After a thrilling end to the 2016 F1 season and the first one covered by Channel 4, Essaar GP caught up their technical analyst Karun Chandhok to talk about his thoughts on the 2016 season and his own racing career…
After a year of analysing F1 for Channel 4, did you have any clues that Nico Rosberg might ever call time on his F1 career?
No I don’t think anyone would have put money on that. It’s absolutely extraordinary! I do wonder if he will wake up one day in February and go “what have I done?” but he seems pretty comfortable with the decision. Very shocking indeed.
Who would you most like to see alongside Lewis Hamilton at Mercedes in 2017?
Well, Alonso or Vettel would be the ones everyone would love to see but out of the more realistic ones, I would like to see Carlos Sainz Jr get a chance. He drove very well this season yet I don’t see a place for him at Red Bull Racing as Daniel and Max are clearly in it for the long haul.
It does look like Valtteri Bottas is going to end up there however.
As a driver turned television technical analyst do you ever find yourself viewing races differently and learning things that you can transfer into your own racing?
I always found race strategy very interesting and I think as a driver having to watch and follow that closely is always useful. People don’t realise that Channel 4 is the fifth major F1 broadcaster I’ve worked with (after stints with Star Sports, BBC 5 Live, Sky UK, BeIN Sports ) – my first race of live commentary was the Chinese Grand Prix in 2004 so it’s been a while!
Having competed in the inaugural Formula E season, are you surprised by the championship’s initial success?
I think Alejandro Agag (Formula E CEO) is a very smart man and he has done very well to establish the championship in a short space of time. The cities on the calendar are good names and the manufacturers involved are a really impressive list. I’m not yet sure as to the financial model of the series as the events are expensive to host and that really is the next challenge – can they make it a profit making series?
You competed at the Goodwood Revival in 2016, why do think Historic racing is currently booming? Do you think modern motorsport is becoming less appealing?
I don’t think one has anything to do with the other. Historic Racing is great fun and has an appeal to people like me who are big fans of the history of the sport but it’s never going to have the mass appeal of modern motorsport. I think it’s fantastic that the car owners allow us to drive their cars in races or demos flat out but they love showing off these great cars.
Modern F1 has become less appealing because it’s become somewhat predictable in terms of just one team dominating the season.

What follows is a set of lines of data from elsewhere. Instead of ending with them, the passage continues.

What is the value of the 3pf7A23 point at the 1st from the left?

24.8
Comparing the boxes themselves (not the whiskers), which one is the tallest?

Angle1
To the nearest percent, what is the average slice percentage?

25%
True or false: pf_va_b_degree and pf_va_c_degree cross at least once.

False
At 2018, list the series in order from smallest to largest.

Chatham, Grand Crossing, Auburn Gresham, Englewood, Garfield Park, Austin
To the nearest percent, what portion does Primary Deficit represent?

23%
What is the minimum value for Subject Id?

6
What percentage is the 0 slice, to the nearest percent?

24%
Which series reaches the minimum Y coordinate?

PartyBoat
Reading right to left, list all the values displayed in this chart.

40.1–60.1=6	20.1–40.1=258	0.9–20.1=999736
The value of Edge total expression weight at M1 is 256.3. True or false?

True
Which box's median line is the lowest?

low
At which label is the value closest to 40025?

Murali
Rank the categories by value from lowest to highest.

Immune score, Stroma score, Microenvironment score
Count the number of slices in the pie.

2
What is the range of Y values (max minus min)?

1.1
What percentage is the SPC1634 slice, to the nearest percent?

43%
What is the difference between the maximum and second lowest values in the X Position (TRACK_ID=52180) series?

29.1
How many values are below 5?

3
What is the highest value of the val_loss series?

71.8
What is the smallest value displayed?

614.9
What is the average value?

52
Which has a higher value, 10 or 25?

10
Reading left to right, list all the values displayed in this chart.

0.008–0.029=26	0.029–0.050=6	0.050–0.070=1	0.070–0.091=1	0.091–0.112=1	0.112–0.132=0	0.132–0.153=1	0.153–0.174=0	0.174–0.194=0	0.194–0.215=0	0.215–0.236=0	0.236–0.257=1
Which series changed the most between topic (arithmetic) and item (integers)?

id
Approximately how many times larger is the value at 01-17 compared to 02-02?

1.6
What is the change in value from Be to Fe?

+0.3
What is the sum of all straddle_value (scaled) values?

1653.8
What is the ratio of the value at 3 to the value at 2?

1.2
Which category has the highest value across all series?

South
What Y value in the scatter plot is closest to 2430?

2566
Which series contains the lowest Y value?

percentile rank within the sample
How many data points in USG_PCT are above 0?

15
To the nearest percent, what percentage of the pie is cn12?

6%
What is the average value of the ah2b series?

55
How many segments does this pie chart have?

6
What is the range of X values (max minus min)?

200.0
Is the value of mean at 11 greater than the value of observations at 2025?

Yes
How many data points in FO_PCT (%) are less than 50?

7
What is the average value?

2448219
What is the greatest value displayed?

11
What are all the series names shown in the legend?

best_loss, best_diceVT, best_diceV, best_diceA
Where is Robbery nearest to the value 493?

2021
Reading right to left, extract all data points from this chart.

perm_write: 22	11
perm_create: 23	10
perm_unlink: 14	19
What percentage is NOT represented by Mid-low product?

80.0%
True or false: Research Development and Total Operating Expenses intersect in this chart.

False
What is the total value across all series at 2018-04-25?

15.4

All this stuff about making the cars look more aggressive or a little bit faster are really going to be irrelevant if they don’t mix up the order. The fans in the grandstand or on TV really won’t be able to make out if a car is going a couple of seconds faster per lap – you won’t believe how many people at races told me this year that they thought the GP2 cars were faster because they were louder!
Rio Haryanto lost his seat at Manor this year, how important is it to have a driver from an Asian country in F1?
I think it’s really important. Economically countries like China, India and Indonesia are all key players in the world and for manufacturers and sponsors they are all valuable markets. A driver from one of these countries can be a great vehicle to promote the brand in these markets.
Moreover, for F1 to be gaining a more global appeal, the audiences in these other countries need a local face that they recognise to support and follow. Look at what having a local driver did to F1’s following in Germany with Michael Schumacher or Spain with Fernando.
How difficult was the car at HRT in 2010? Did it have potential if the finances were available?
It was actually a reasonably balanced car but the problem was that it lacked downforce. There was a lot of stuff that was going on behind the scenes with Dallara and the team which ended up in that relationship breaking down. This was a shame as Dallara showed me the various upgrade packages they had lined up – indeed the car we ended up racing all season was only meant to be a launch spec version of the car with nearly 60 points of downforce sitting on the table that never made it to the car. This would have propelled us a couple of seconds faster and on the back of people like Toro Rosso.
New regulations including more downforce for F1 in 2017. Which teams and/or driver do you think could capitalise the most?
Who knows! Red Bull obviously fancy their chances as their aero department is very strong but Mercedes have shown recently that don’t really have a weakness so I suspect they will still be the favourites. Their power unit especially in qualifying mode was still the benchmark and with open development allowed, this could once again prove to be the difference between them and the likes of RBR and Ferrari.
You have raced at Le Mans and the ELMS recently, what are you driving plans for 2017?
I’d love to go back to Le Mans and also do more sportscar stuff around the world. I haven’t really had a chance to do much in America and would be really interested to experience the sportscar world there but nothing is set in stone yet.
Channel 4 had their first year of broadcasting F1 in 2016. The chemistry between the presenters is working well, what can the viewers expect from the team in 2017?
More of the same but better I suppose as we now have a year’s experience under our belts!
You can catch Karun on Channel 4 during their coverage of the 2017 Formula One season.